If a punch skirt is part of the presentation mix, he’ll definitely peg, citing that the added bulk hangs onto cover, especially when flipping grass mats and hyacinths.

Weather also dictates his choice. If it’s colder, he’ll leave his bait unpegged to create drag, allowing the bait to fall slower. Once the water gets warmer and fish become active, McClelland suggests pegging the bait to allow it to fall faster and incite a reaction bite.

McClelland might have a clue as to what he’s talking about coming off a runner-up finish at the Sabine River, where he needed to have both rigs tied up. The most important part is getting the weight through the cover first. While the overhanging limbs and willow trees presented a challenge, he got the job done. Regardless of where he had to put his bait, McClelland noticed that his fish showed a preference between the two rigs during different days of the competition.

“When you’re fishing more sparse, isolated cover like stumps or laydowns that aren’t super thick, dock posts, I truly believe that not pegging is probably a better way to go,” he said.

McClelland believes that by not pegging his bait it allows bass to mouth the bait better.

“Because the fish isn’t picking up the weight, especially when you are using a 3/4-ounce weight or heavier, I really think that allows you to get a better hook-up ratio, especially when they aren’t eating it well,” he added. “They’re able to suck the bait into their mouth and the sinker doesn't necessarily have to go all the way in with the freedom you’ve created.”

Like Grigsby, McClelland agrees that there is a predator instinct triggered when bass see something a little bigger chasing something a little smaller.

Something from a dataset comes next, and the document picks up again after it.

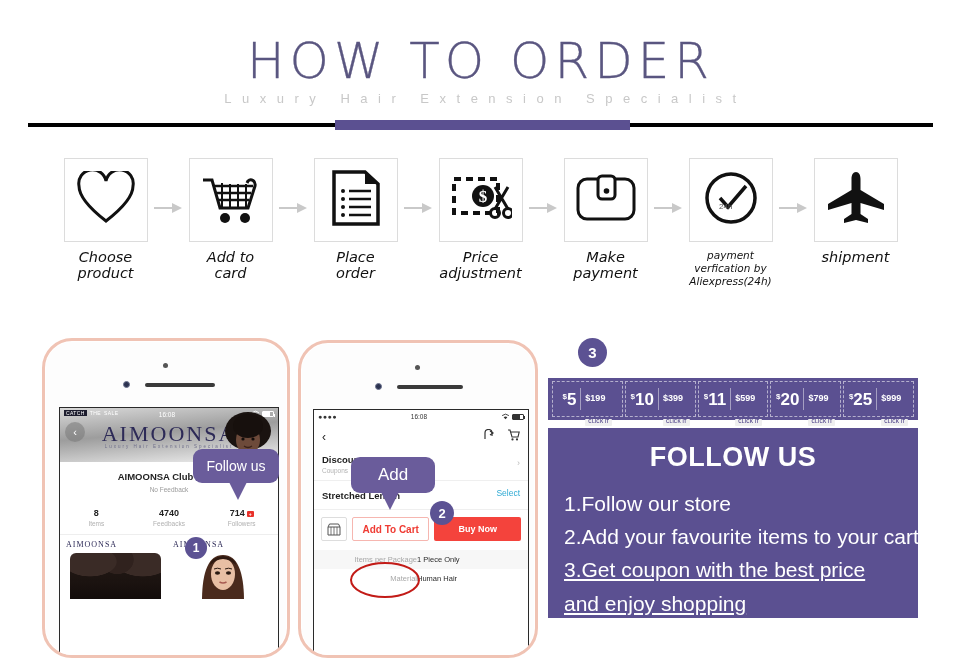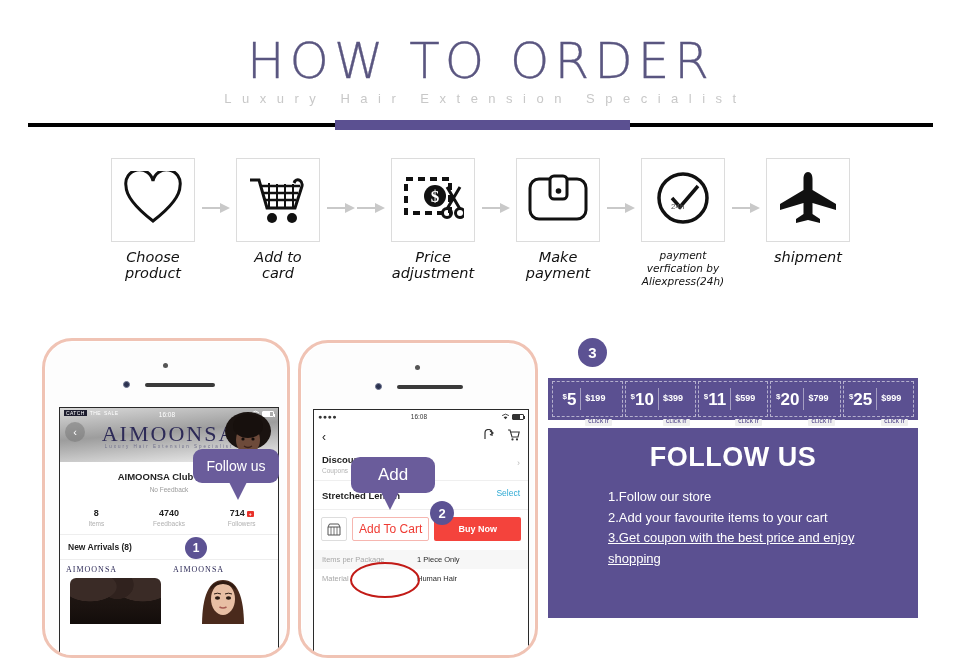"Place" div.step { html: none -> <div> <div> <span> <svg> <path></path> <path></path> <circle></circle> <circle></circle> <circle></circle> <circle></circle> <path></path> </svg> </span> </div> <div> <span>Place</span><br><span>order</span> </div> </div> }
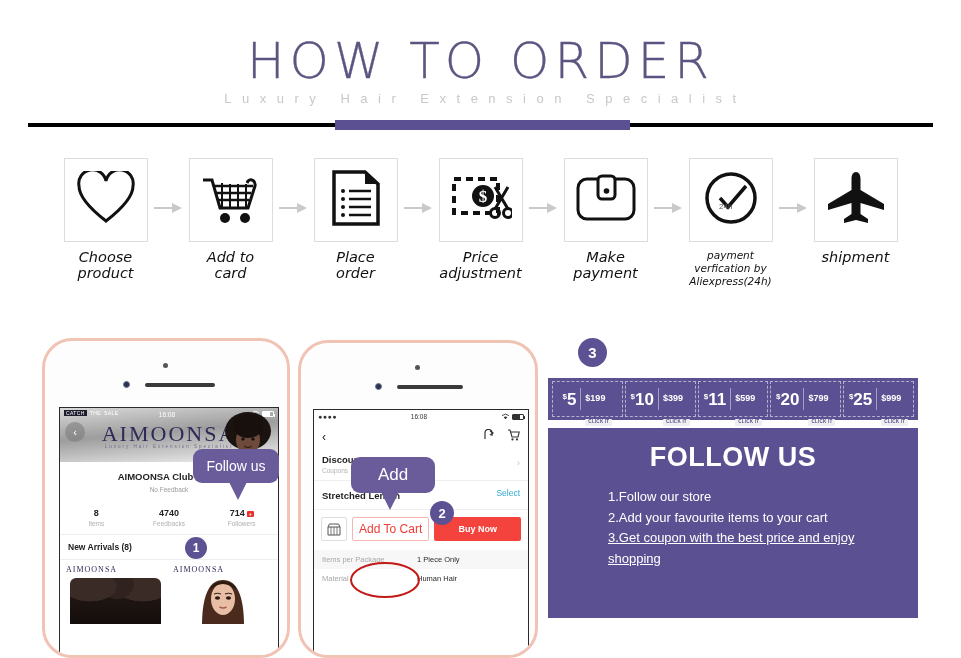"1.Follow our store" .follow-list { font-size: 13px -> 21px; margin-left: 44px -> none }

“When that sinker separates from the bait that you are presenting, I truly believe that sometimes generates bites that you might not get if you had your sinker pegged,” McClelland said.

For that reason, he’ll opt to leave his sinker unpegged when swimming a Texas-rigged bait, especially through grass. Should he move offshore, like Scroggins, he’ll peg to ensure that his bait is presented properly.

Whether you peg or not, this will be a topic debated for the ages. Twenty years from now, we’ll be discussing such merits in the same light, and looking back at how the Nixon/Brauer debate has stood the test of time.